Selected excerpt:
# any info on a Wade in this area



## omgidk (Nov 5, 2010)

I went by here because I saw it on the map and it looked interesting, you cant drive down there but you can walk the area as long as you check in and out for safety reasons. Has anyone been here or is it a waste of time?


----------



## Fissionfool (Feb 7, 2013)

I'm pretty sure you would be knee deep in mud


----------



## charlie23 (Jan 11, 2005)

good place for kayakfishing.


----------



## speckcaster (May 5, 2012)

*been there many times!*

flatties & reds ....oh yea & MUD!

i've waded it and have done pretty well....just be prepared to fish in knee mud deep ....as long as you stay close to the bank it's not to bad

speckcaster


----------



## omgidk (Nov 5, 2010)

Thanks for the heads up.


----------



## DPFISHERMAN (Jun 6, 2011)

I have not fished there yet, I thought that I have seen car and trucks on there before.
I have been wondering how they drove out there. Something has to been driven out there to make those roads.
I have caught reds and flounder in that area.


----------



## charlie23 (Jan 11, 2005)

looking at the google map, it doesnt look very accessible or got a public entrance. I guess you just drive straight thru harbour dr. and you'll get to the park?


----------



## omgidk (Nov 5, 2010)

The only entrance for a vehicle is locked, you have to park at the city park and walk down the trail. I haven't been yet but may hit it one day.

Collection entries
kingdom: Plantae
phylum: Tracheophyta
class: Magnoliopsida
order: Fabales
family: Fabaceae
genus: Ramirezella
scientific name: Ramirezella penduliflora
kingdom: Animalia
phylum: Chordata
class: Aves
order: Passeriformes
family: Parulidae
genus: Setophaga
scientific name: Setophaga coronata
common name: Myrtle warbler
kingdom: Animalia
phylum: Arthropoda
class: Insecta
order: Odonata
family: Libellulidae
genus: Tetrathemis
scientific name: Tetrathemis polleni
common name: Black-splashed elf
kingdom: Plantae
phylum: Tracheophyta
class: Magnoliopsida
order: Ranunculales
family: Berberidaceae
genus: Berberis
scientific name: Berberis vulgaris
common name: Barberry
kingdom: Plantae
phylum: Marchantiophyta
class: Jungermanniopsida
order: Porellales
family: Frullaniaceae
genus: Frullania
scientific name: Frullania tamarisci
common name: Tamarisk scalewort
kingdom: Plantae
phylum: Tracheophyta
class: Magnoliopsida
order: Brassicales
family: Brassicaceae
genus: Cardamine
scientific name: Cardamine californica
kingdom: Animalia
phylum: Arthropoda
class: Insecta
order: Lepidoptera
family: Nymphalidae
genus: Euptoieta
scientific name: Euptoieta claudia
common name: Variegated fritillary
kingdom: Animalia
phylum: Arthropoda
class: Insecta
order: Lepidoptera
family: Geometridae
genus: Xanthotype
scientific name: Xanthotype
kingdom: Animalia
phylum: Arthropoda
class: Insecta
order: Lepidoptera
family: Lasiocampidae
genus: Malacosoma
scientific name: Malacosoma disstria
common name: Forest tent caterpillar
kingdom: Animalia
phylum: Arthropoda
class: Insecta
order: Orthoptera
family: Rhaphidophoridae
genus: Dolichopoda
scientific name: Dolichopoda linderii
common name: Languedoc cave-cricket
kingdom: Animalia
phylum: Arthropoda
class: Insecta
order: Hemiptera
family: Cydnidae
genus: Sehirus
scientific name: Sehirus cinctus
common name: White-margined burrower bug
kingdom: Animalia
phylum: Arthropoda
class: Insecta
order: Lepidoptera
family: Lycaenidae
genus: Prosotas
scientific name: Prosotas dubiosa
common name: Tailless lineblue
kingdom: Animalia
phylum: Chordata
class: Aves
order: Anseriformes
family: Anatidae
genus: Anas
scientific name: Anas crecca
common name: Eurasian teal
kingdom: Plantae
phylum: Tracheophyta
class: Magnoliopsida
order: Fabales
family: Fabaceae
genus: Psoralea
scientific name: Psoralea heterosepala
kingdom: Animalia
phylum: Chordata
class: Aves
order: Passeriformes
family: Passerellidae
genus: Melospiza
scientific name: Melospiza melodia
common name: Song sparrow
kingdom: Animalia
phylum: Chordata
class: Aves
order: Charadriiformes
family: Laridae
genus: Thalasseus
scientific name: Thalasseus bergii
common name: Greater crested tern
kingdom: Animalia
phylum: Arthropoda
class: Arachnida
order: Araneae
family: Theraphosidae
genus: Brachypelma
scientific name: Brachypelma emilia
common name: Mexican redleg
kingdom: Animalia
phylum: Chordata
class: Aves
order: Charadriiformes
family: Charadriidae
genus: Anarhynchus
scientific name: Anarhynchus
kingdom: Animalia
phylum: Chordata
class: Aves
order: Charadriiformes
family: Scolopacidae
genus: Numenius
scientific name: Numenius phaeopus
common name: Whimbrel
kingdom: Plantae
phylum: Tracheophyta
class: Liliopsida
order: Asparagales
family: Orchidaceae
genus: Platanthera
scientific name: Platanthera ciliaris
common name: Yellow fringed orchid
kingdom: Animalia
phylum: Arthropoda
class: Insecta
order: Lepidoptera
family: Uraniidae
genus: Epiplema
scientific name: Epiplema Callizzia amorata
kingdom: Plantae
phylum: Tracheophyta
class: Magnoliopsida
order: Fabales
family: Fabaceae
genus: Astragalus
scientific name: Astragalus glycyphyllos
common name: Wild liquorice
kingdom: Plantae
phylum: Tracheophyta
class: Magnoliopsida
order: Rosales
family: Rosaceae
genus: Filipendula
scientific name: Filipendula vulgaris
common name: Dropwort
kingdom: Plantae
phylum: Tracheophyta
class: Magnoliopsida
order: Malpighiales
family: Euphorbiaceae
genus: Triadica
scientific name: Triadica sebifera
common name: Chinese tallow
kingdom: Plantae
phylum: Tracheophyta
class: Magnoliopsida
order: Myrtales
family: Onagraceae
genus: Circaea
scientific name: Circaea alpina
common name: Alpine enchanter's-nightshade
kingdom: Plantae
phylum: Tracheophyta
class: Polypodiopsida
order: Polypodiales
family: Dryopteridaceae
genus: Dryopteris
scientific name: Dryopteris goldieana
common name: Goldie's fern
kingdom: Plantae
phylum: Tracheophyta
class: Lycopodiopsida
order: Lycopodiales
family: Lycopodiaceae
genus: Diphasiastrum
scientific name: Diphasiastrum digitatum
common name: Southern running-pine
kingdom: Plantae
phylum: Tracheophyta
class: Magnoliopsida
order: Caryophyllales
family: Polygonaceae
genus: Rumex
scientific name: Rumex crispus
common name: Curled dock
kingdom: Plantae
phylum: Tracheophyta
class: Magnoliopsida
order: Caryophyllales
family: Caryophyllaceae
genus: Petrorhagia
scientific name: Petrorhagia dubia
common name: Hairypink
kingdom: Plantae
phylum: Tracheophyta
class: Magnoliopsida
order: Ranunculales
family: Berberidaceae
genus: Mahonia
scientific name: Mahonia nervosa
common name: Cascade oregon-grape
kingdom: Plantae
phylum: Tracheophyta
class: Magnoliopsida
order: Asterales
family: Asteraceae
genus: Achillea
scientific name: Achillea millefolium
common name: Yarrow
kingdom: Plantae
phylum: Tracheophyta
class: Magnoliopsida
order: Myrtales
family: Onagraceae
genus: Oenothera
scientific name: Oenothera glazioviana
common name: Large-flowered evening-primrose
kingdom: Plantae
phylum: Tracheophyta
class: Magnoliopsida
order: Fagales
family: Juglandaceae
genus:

Set exercise A:
Summarize the forum thread about wading this area in two sentences.
Set exercise B:
Take the forum thread about wading this area further, picking up after its last post.

Written answer A:
A poster asks whether an area seen on the map is worth visiting; it can't be driven to, but people may walk it if they check in and out. Replies call it a good kayak-fishing spot with flounder and reds but knee-deep mud, and the original poster adds that the only vehicle entrance is locked, so visitors park at the city park and walk down the trail.

Written answer B:
----------



## PELAGICDAWG (Jul 15, 2012)

Mud mud mud


----------



## txflatsguy (Jan 14, 2006)

These guys are spot on about the mud. I grew up on the water just around the corner from this pic. The shore line that faces Nassau bay is good if you can get over there. There used to not be any trails through there. 

Pleases keep in mind that the coast guard just put an act in place two years ago that required any vessel that had a head on board to be inspected. There has been a huge issue with liveaboards discharging waste in Clearlake. Not saying this new inspection stops it but its a step on the right direction. Soo I mean if your in to that kinda thing keep all them corn-eyed catfish you want. But I'd say catch and release


----------



## omgidk (Nov 5, 2010)

I am a catch and release unless someone who's with me or I know wants fish, glad they are cracking down on people doing that.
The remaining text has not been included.